_Exercise prompt_.
Copy out every line of the listing in which "convertir" appears.

══ Records to process

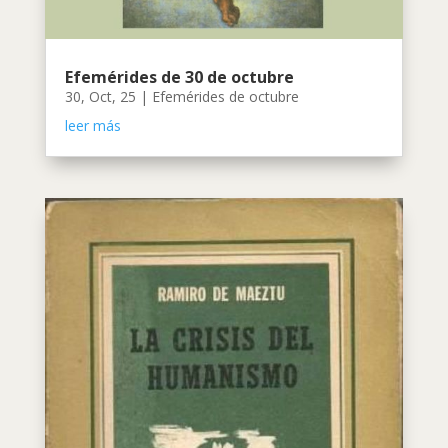
Efemérides de 30 de octubre
30, Oct, 25
|
Efemérides de octubre
leer más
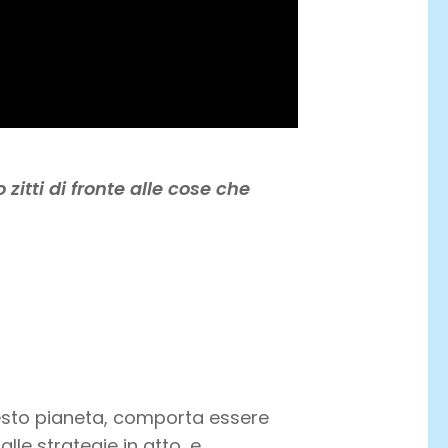
 zitti di fronte alle cose che
uesto pianeta, comporta essere
lle strategie in atto, e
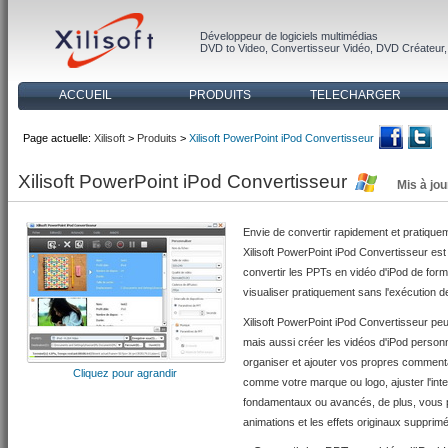
Développeur de logiciels multimédias
DVD to Video
,
Convertisseur Vidéo
,
DVD Créateur
ACCUEIL
PRODUITS
TELECHARGER
Page actuelle:
Xilisoft
>
Produits
>
Xilisoft PowerPoint iPod Convertisseur
Xilisoft PowerPoint iPod Convertisseur
Mis à jou
Envie de convertir rapidement et pratique
Xilisoft PowerPoint iPod Convertisseur est
convertir les PPTs en vidéo d'iPod de forma
visualiser pratiquement sans l'exécution d
Xilisoft PowerPoint iPod Convertisseur pe
mais aussi créer les vidéos d'iPod person
organiser et ajouter vos propres commentai
Cliquez pour agrandir
comme votre marque ou logo, ajuster l'inte
fondamentaux ou avancés, de plus, vous p
animations et les effets originaux supprim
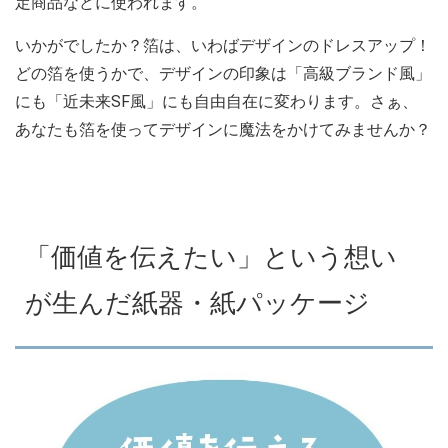
定商品などに使われます。
いかがでしたか？箔は、いわばデザインのドレスアップ！
どの箔を使うかで、デザインの印象は「高級ブランド風」
にも「近未来SF風」にも自由自在に変わります。さぁ、
あなたも箔を使ってデザインに魔法をかけてみませんか？
「価値を伝えたい」という想い
が生んだ紙器・紙パッケージ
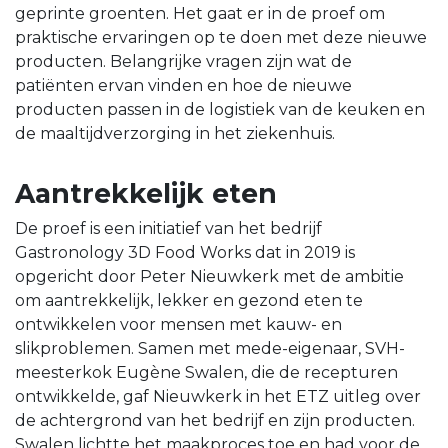
geprinte groenten. Het gaat er in de proef om
praktische ervaringen op te doen met deze nieuwe
producten. Belangrijke vragen zijn wat de
patiënten ervan vinden en hoe de nieuwe
producten passen in de logistiek van de keuken en
de maaltijdverzorging in het ziekenhuis.
Aantrekkelijk eten
De proef is een initiatief van het bedrijf
Gastronology 3D Food Works dat in 2019 is
opgericht door Peter Nieuwkerk met de ambitie
om aantrekkelijk, lekker en gezond eten te
ontwikkelen voor mensen met kauw- en
slikproblemen. Samen met mede-eigenaar, SVH-
meesterkok Eugène Swalen, die de recepturen
ontwikkelde, gaf Nieuwkerk in het ETZ uitleg over
de achtergrond van het bedrijf en zijn producten.
Swalen lichtte het maakproces toe en had voor de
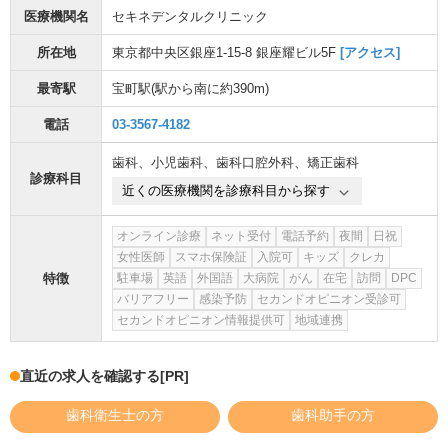
医療機関名
セキネデンタルクリニック
所在地
東京都中央区銀座1-15-8 銀座耀ビル5F
[アクセス]
最寄駅
宝町駅
(駅から
南に約390m
)
電話
03-3567-4182
歯科
、
小児歯科
、
歯科口腔外科
、
矯正歯科
診療科目
近くの医療機関を診療科目から探す
オンライン診療
ネット受付
電話予約
夜間
日祝
女性医師
スマホ保険証
入院可
キッズ
クレカ
特徴
駐車場
英語
外国語
大病院
がん
在宅
訪問
DPC
バリアフリー
感染予防
セカンドオピニオン受診可
セカンドオピニオン情報提供可
地域連携
直近の求人を確認する
[PR]
歯科衛生士の方
歯科助手の方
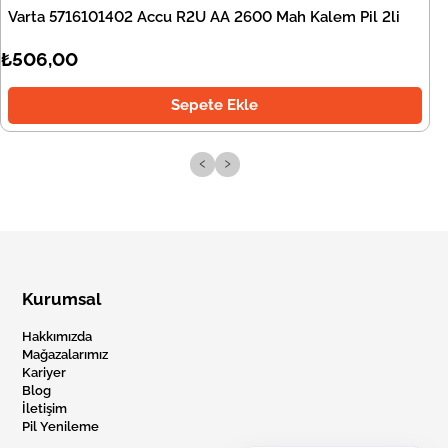
Varta 5716101402 Accu R2U AA 2600 Mah Kalem Pil 2li
₺506,00
Sepete Ekle
‹
›
Kurumsal
Hakkımızda
Mağazalarımız
Kariyer
Blog
İletişim
Pil Yenileme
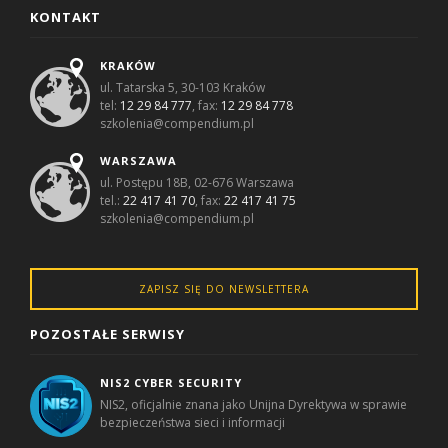
KONTAKT
KRAKÓW
ul. Tatarska 5, 30-103 Kraków
tel:
12 29 84 777
, fax:
12 29 84 778
szkolenia@compendium.pl
WARSZAWA
ul. Postępu 18B, 02-676 Warszawa
tel.:
22 417 41 70
, fax:
22 417 41 75
szkolenia@compendium.pl
ZAPISZ SIĘ DO NEWSLETTERA
POZOSTAŁE SERWISY
NIS2 CYBER SECURITY
NIS2, oficjalnie znana jako Unijna Dyrektywa w sprawie
bezpieczeństwa sieci i informacji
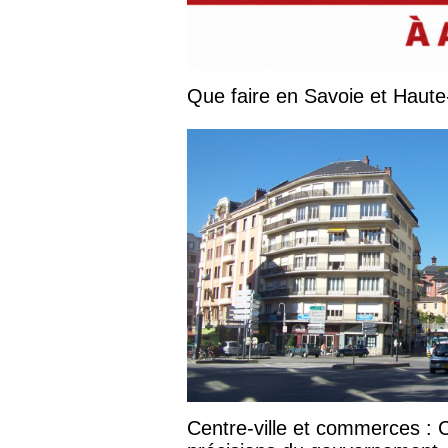
Centre-ville et commerces :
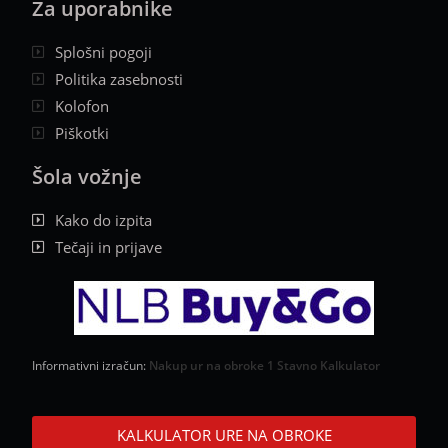
Za uporabnike
Splošni pogoji
Politika zasebnosti
Kolofon
Piškotki
Šola vožnje
Kako do izpita
Tečaji in prijave
Informativni izračun:
Nakup ur na obroke 1 Stavno Kalkulator
KALKULATOR URE NA OBROKE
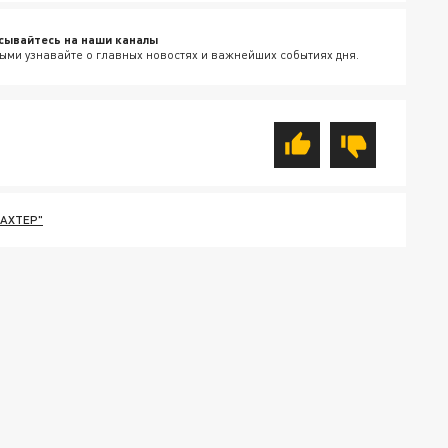
сывайтесь на наши каналы
ыми узнавайте о главных новостях и важнейших событиях дня.
АХТЕР"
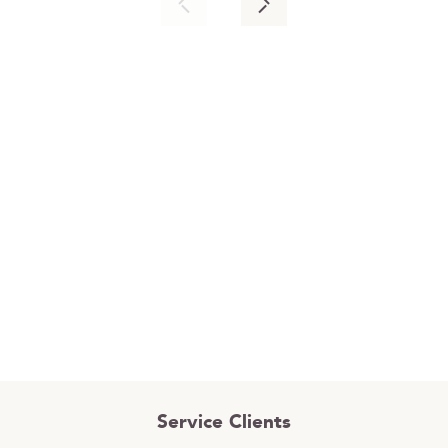
Service Clients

════

_Response area_.
Envie de convertir rapidement et pratique
convertir les PPTs en vidéo d'iPod de forma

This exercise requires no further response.